# Available data:
^^^^

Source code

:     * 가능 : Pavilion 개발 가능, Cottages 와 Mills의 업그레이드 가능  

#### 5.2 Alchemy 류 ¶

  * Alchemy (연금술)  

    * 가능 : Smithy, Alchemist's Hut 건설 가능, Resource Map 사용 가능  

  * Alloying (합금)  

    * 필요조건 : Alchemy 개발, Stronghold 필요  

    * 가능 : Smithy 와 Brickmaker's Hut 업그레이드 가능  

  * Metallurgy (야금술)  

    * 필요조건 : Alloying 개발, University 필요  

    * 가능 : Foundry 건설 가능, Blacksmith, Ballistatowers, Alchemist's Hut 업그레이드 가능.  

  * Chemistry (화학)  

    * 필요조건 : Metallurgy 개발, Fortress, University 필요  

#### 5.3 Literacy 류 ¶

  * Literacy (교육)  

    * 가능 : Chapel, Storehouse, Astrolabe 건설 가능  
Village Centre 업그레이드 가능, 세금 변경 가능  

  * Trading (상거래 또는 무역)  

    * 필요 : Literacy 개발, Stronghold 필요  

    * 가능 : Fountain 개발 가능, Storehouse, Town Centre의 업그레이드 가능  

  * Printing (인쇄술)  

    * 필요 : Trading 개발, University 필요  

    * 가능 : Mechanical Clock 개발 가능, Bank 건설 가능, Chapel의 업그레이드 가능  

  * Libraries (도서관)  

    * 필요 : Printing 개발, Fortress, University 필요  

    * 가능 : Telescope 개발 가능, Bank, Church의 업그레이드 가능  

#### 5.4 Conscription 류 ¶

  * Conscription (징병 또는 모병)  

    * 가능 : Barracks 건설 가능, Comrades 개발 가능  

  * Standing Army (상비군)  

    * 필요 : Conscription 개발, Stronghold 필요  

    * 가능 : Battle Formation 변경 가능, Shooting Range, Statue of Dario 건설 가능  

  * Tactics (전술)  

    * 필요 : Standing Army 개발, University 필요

^^^^

# Work task:
Rewrite every line of source text in the items above as a numbered list, omitting the blank lines.

# Response to the exercise:
1. Source code
2. :     * 가능 : Pavilion 개발 가능, Cottages 와 Mills의 업그레이드 가능  
3. #### 5.2 Alchemy 류 ¶
4.   * Alchemy (연금술)  
5.     * 가능 : Smithy, Alchemist's Hut 건설 가능, Resource Map 사용 가능  
6.   * Alloying (합금)  
7.     * 필요조건 : Alchemy 개발, Stronghold 필요  
8.     * 가능 : Smithy 와 Brickmaker's Hut 업그레이드 가능  
9.   * Metallurgy (야금술)  
10.     * 필요조건 : Alloying 개발, University 필요  
11.     * 가능 : Foundry 건설 가능, Blacksmith, Ballistatowers, Alchemist's Hut 업그레이드 가능.  
12.   * Chemistry (화학)  
13.     * 필요조건 : Metallurgy 개발, Fortress, University 필요  
14. #### 5.3 Literacy 류 ¶
15.   * Literacy (교육)  
16.     * 가능 : Chapel, Storehouse, Astrolabe 건설 가능  
17. Village Centre 업그레이드 가능, 세금 변경 가능  
18.   * Trading (상거래 또는 무역)  
19.     * 필요 : Literacy 개발, Stronghold 필요  
20.     * 가능 : Fountain 개발 가능, Storehouse, Town Centre의 업그레이드 가능  
21.   * Printing (인쇄술)  
22.     * 필요 : Trading 개발, University 필요  
23.     * 가능 : Mechanical Clock 개발 가능, Bank 건설 가능, Chapel의 업그레이드 가능  
24.   * Libraries (도서관)  
25.     * 필요 : Printing 개발, Fortress, University 필요  
26.     * 가능 : Telescope 개발 가능, Bank, Church의 업그레이드 가능  
27. #### 5.4 Conscription 류 ¶
28.   * Conscription (징병 또는 모병)  
29.     * 가능 : Barracks 건설 가능, Comrades 개발 가능  
30.   * Standing Army (상비군)  
31.     * 필요 : Conscription 개발, Stronghold 필요  
32.     * 가능 : Battle Formation 변경 가능, Shooting Range, Statue of Dario 건설 가능  
33.   * Tactics (전술)  
34.     * 필요 : Standing Army 개발, University 필요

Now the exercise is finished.